Im Eilverfahren arbeitete er bei der Finanzaufsichtsbehörde, bei der Rothschild-Bank, landete im Stab des Staatspräsidenten, war Wirtschaftsminister.
Seine brillante Karriere als Investmentbanker bei Rothschild erreichte er durch einen fetten Geschäftsabschluss mit dem Nestlé-Konzern, dessen Chef damals der gebürtige Villacher Peter Brabeck-Letmathe war. Macron begleitete mit dem Nestlé-Deal im Jahr 2012 eine der größten Übernahmen des Jahres, denn bei Nestlés Kauf der Säuglingsnahrungssparte des US-Pharmakonzerns Pfizer ging es um knapp zwölf Milliarden Dollar. Macrons kometenhafter Aufstieg habe ein klares Muster, analysiert „Le Monde diplomatique“: Nie länger als drei Jahre an einem Arbeitsplatz, aber immer lange genug, um ein Machtnetzwerk aufzubauen.
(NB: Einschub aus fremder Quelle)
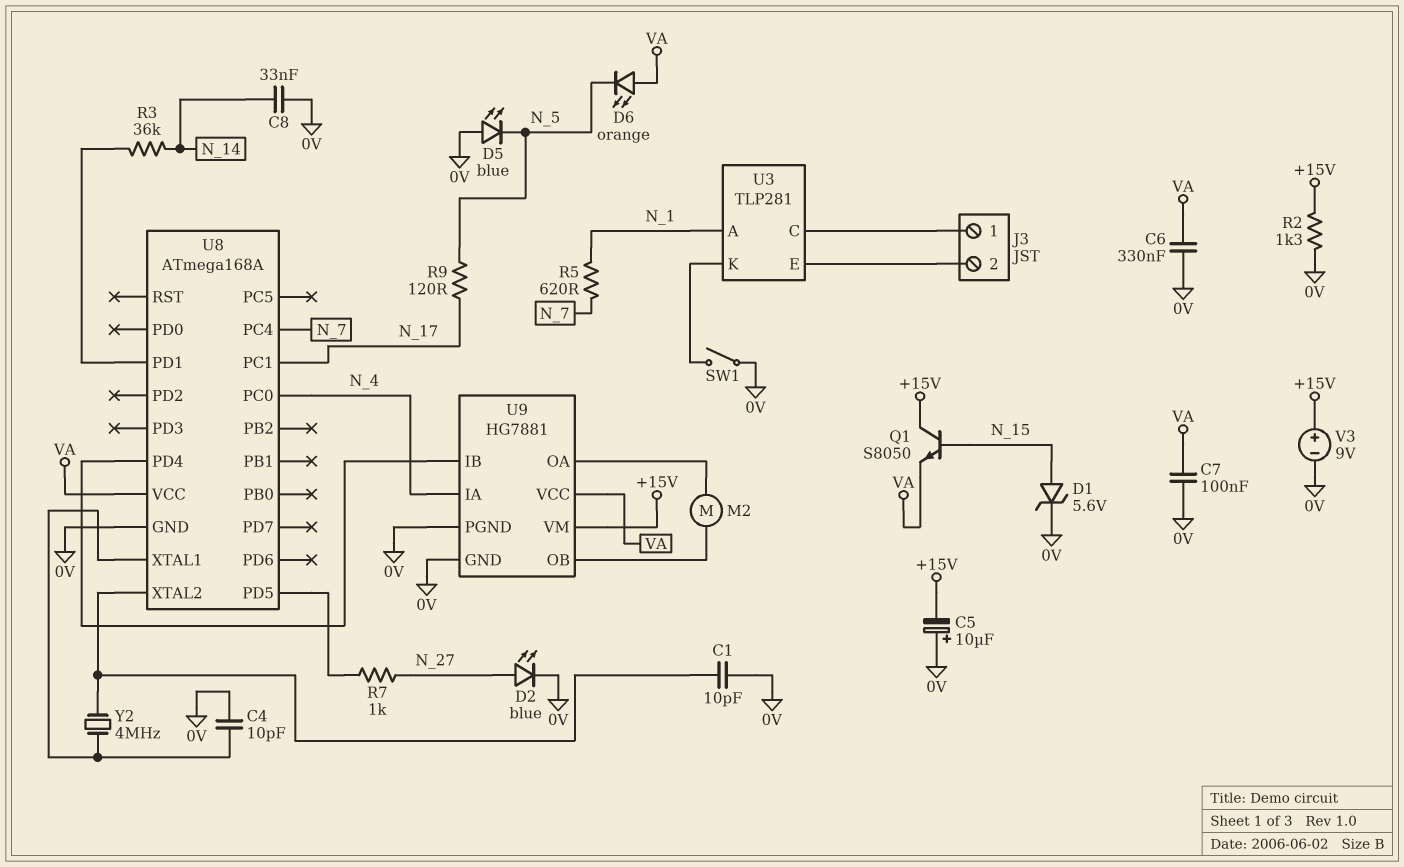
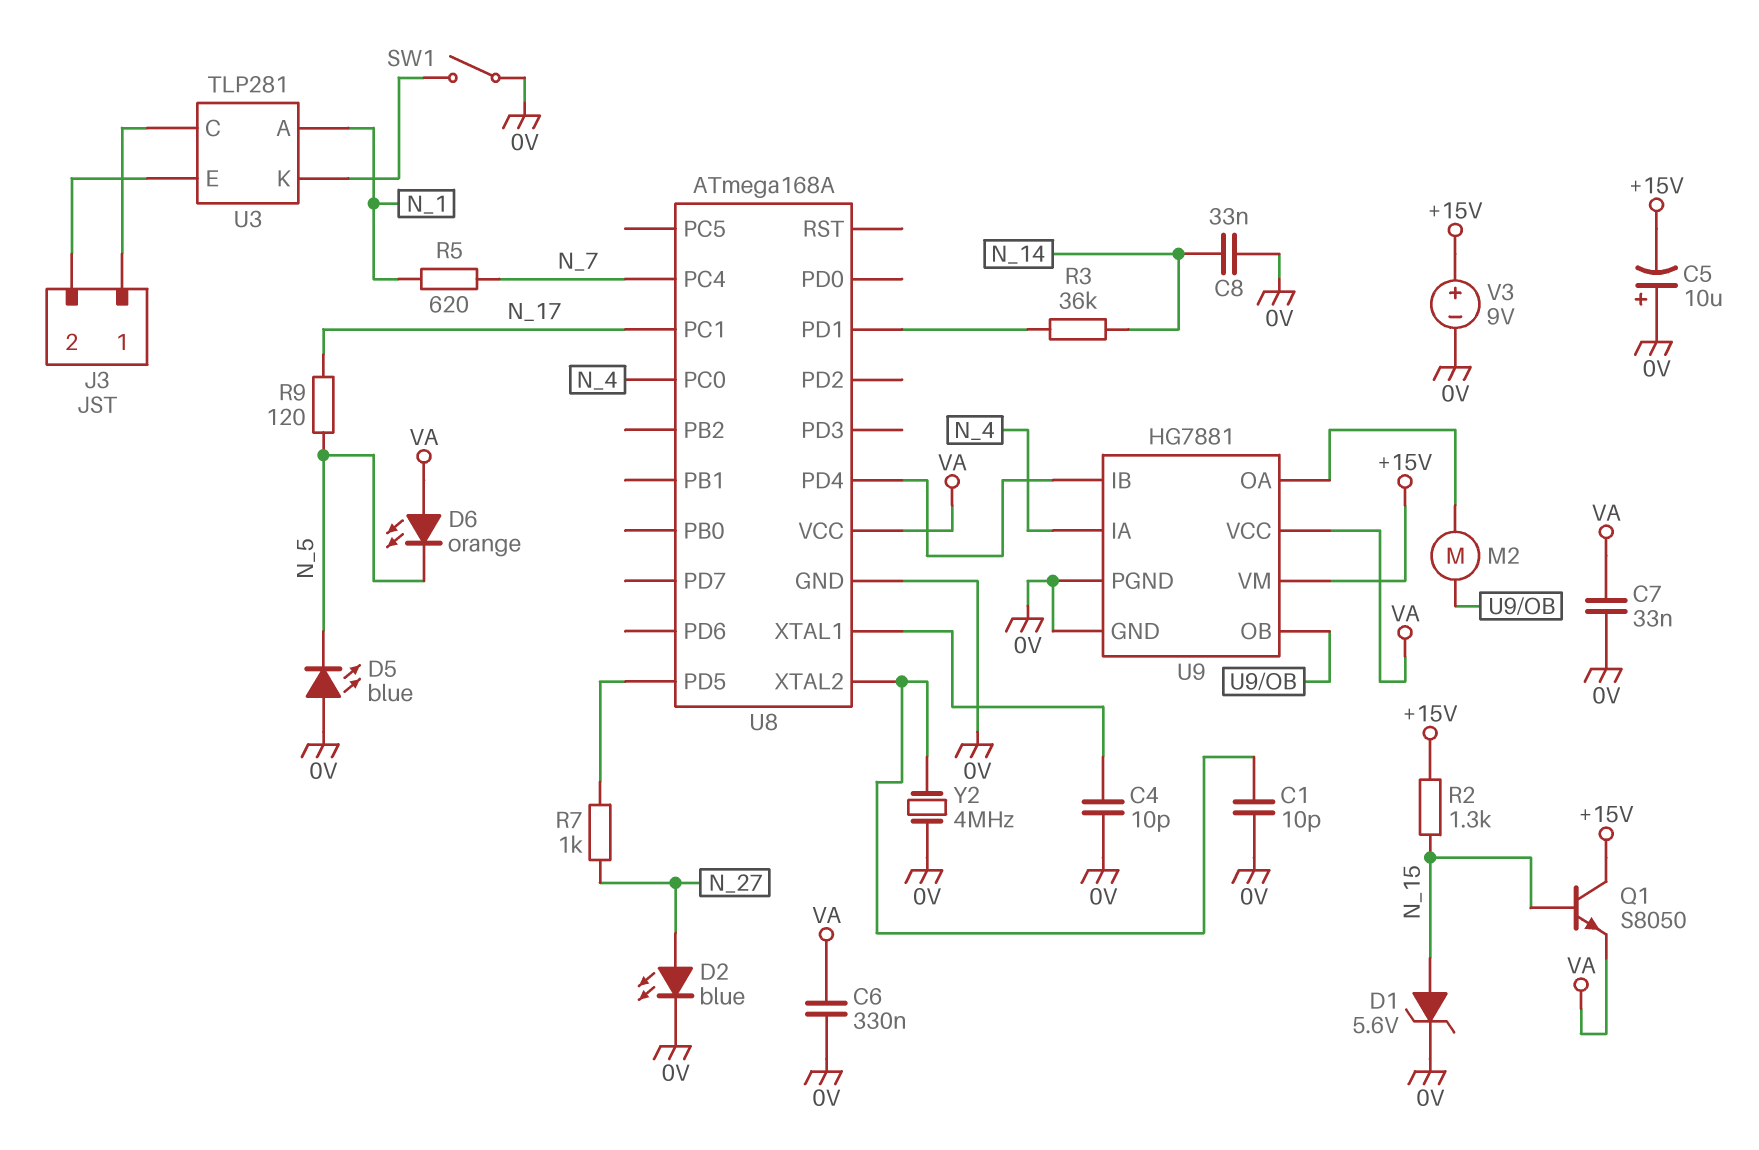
C7: 100nF (0V, VA) -> 33nF (0V, VA)
R2: 1.3k (+15V, 0V) -> 1.3k (+15V, N_15)
Y2: 4MHz (U8/XTAL1, U8/XTAL2) -> 4MHz (0V, U8/XTAL2)

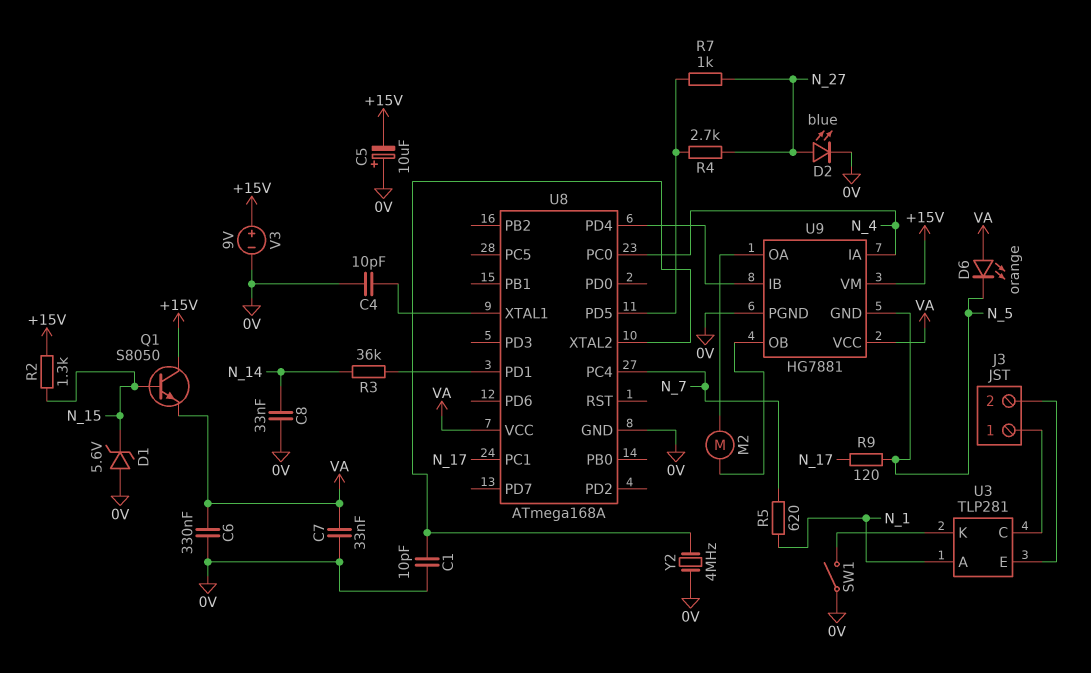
D1: zener 5.6V (A N_15, K 0V) -> zener 5.6V (A 0V, K N_15)
D5: LED blue (A 0V, K N_5) -> none
R4: none -> 2.7k (N_27, U8/PD5)
U9 pin GND: 0V -> N_5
Und darauf konnte er bei der Gründung von „En Marche!“ zurückgreifen.
Macron sei der Liebling des „Systems der Eliten“, hatte Marine Le Pen ihrem Kontrahenten in der letzten TV-Debatte vor der Wahl vorgeworfen und von Macron nur ein entnervtes „Madame Le Pen!“ geerntet. Die Front-National-Chefin hatte ein düsteres Bild von Frankreich gezeichnet. Der nun gewählte Präsident erklärte hingegen, mit Optimismus in die Zukunft zu blicken. Auch das war ein Leitsatz von Macrons Lehrmeister Paul Ricoeur; der hatte sich den Optimismus freilich hart erkämpfen müssen.